Ekonomilerde kriz denildiği zaman neyin anlaşılması gerektiği konusunda ortak bir görüş birliği aslında yoktur? Kimileri, durgunluk kimileri; Resesyon (Ekonomik faaliyetlerde duraklama, gerileme ve işsizliğin artması milli gelirin düşmesi v.s gibi) kimileri Enflasyon (Fiyatların genel düzeyinin sürekli ve hissedilir bir şekilde artmasını ifade eden bir durumdur) kimileri de Deflasyon'u (Genel olarak piyasada faaliyetlerin belirli bir zaman aralığında sürekli olarak düşüş göstermesi durumudur) bugünkü inşaat fiyatlarında ki düşüş gibi, ekonomik kriz olarak algılıyor.

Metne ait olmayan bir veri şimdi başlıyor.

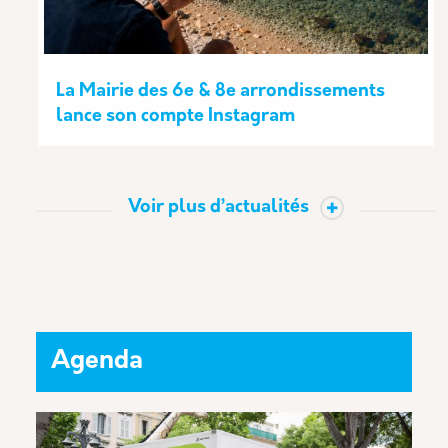
La Mairie des 6e & 8e arrondissements
lance son compte Instagram
Voir plus d’actualités
Agenda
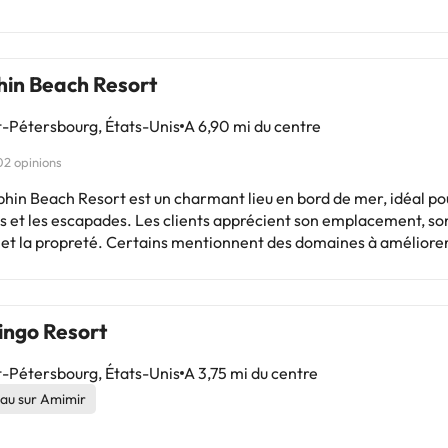
hin Beach Resort
-Pétersbourg, États-Unis
A 6,90 mi du centre
02 opinions
hin Beach Resort est un charmant lieu en bord de mer, idéal po
es et les escapades. Les clients apprécient son emplacement, s
 et la propreté. Certains mentionnent des domaines à améliorer 
té de rénovation, le bruit et la lenteur du service. Ils soulignent 
 la plage tranquille et les activités pour toute la famille. Malgré 
, la majorité passe un séjour agréable. Parfait pour ceux qui ch
ingo Resort
re et s'amuser sur la plage. Une option à considérer pour vos p
es!
-Pétersbourg, États-Unis
A 3,75 mi du centre
au sur Amimir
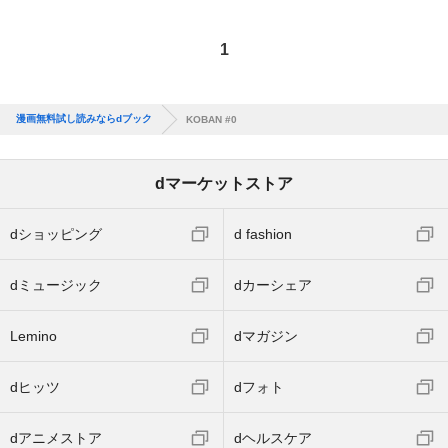
1
漫画無料試し読みならdブック
KOBAN #0
dマーケットストア
dショッピング
d fashion
dミュージック
dカーシェア
Lemino
dマガジン
dヒッツ
dフォト
dアニメストア
dヘルスケア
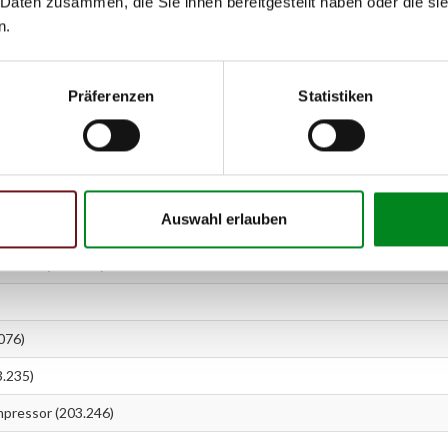
 Daten zusammen, die Sie ihnen bereitgestellt haben oder die s
r (203.045)
n.
006)
008)
Präferenzen
Statistiken
r (203.040)
016)
Auswahl erlauben
03.018)
essor (203.065)
076)
.235)
ressor (203.246)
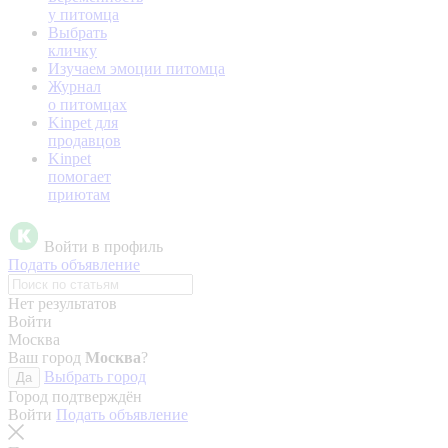
у питомца
Выбрать
кличку
Изучаем эмоции питомца
Журнал
о питомцах
Kinpet для
продавцов
Kinpet
помогает
приютам
Войти в профиль
Подать объявление
Нет результатов
Войти
Москва
Ваш город
Москва
?
Выбрать город
Да
Город подтверждён
Войти
Подать объявление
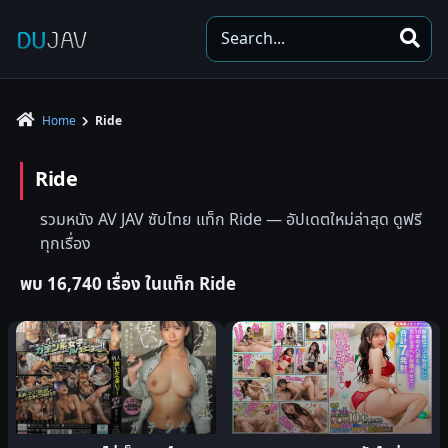
S
e
a
r
Home
Ride
c
h
Ride
รวมหนัง AV JAV ซับไทย แท็ก Ride — อัปเดตใหม่ล่าสุด ดูฟรี
ทุกเรื่อง
พบ 16,740 เรื่อง ในแท็ก Ride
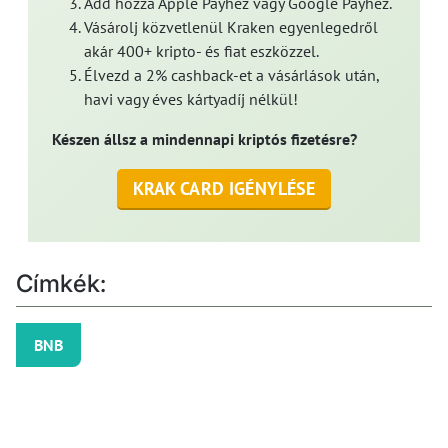
Add hozzá Apple Payhez vagy Google Payhez.
Vásárolj közvetlenül Kraken egyenlegedről
akár 400+ kripto- és fiat eszközzel.
Élvezd a 2% cashback-et a vásárlások után,
havi vagy éves kártyadíj nélkül!
Készen állsz a mindennapi kriptós fizetésre?
KRAK CARD IGÉNYLÉSE
Címkék:
BNB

Bunlara ek olarak finans kesiminde ortaya çıkan krizlerin her birinin ekonomik kriz olarak tanımlanması gerekliliği de ortaya konunca iş biraz daha karışıyor. Çünkü bugün inşaat sektöründe ki durum hem enflasyonu hemde deflasyonu beraberinde tetiklemektedir. Buna birde uluslararası küresel krizler eklendiğinde işin içinden çıkılabilmesi mümkün olmamaktadır. Ekonomik kriz, tüketici talebinde ve firmaların yatırımlarında ki büyük düşüş, yüksek oranlı işsizlik ve dolayısıyla yaşam standartlarının düşmesi ortaya çıkınca daha fazla etki alanına tesir etmesinden kaynaklanan sorunları da beraberinde tetiklemektedir.
Bu tür ekonomik krizler de genellikle finansal piyasalarda ki belirsizlikler ve hisse senetleri fiyatlarında ki düşüşler ve Türk lirasının, yabancı paralar karşısında değer kaybetmesi krizi tetikler. Bazen de krizler doğrudan doğruya finansal sektörden de kaynaklanmış olabilir. Fakat 2018 yılından itibaren yaşadığımız kriz hem finansal hem de inşaat sektöründe ki durumdan da kaynaklanmaktadır. Yani krizler bazen reel kesimden başlayarak finans kesimini varabileceği gibi tam tersi de olabilir. Bir ülkede veya bugün ülkemizde çok ağır bir kriz söz konusuysa sonuçta bir Resesyon (Ekonomik faaliyetlerde duraklama) veya borçları ödeyememe Default (Kusur, ihmal) durumu ortaya çıkabilir.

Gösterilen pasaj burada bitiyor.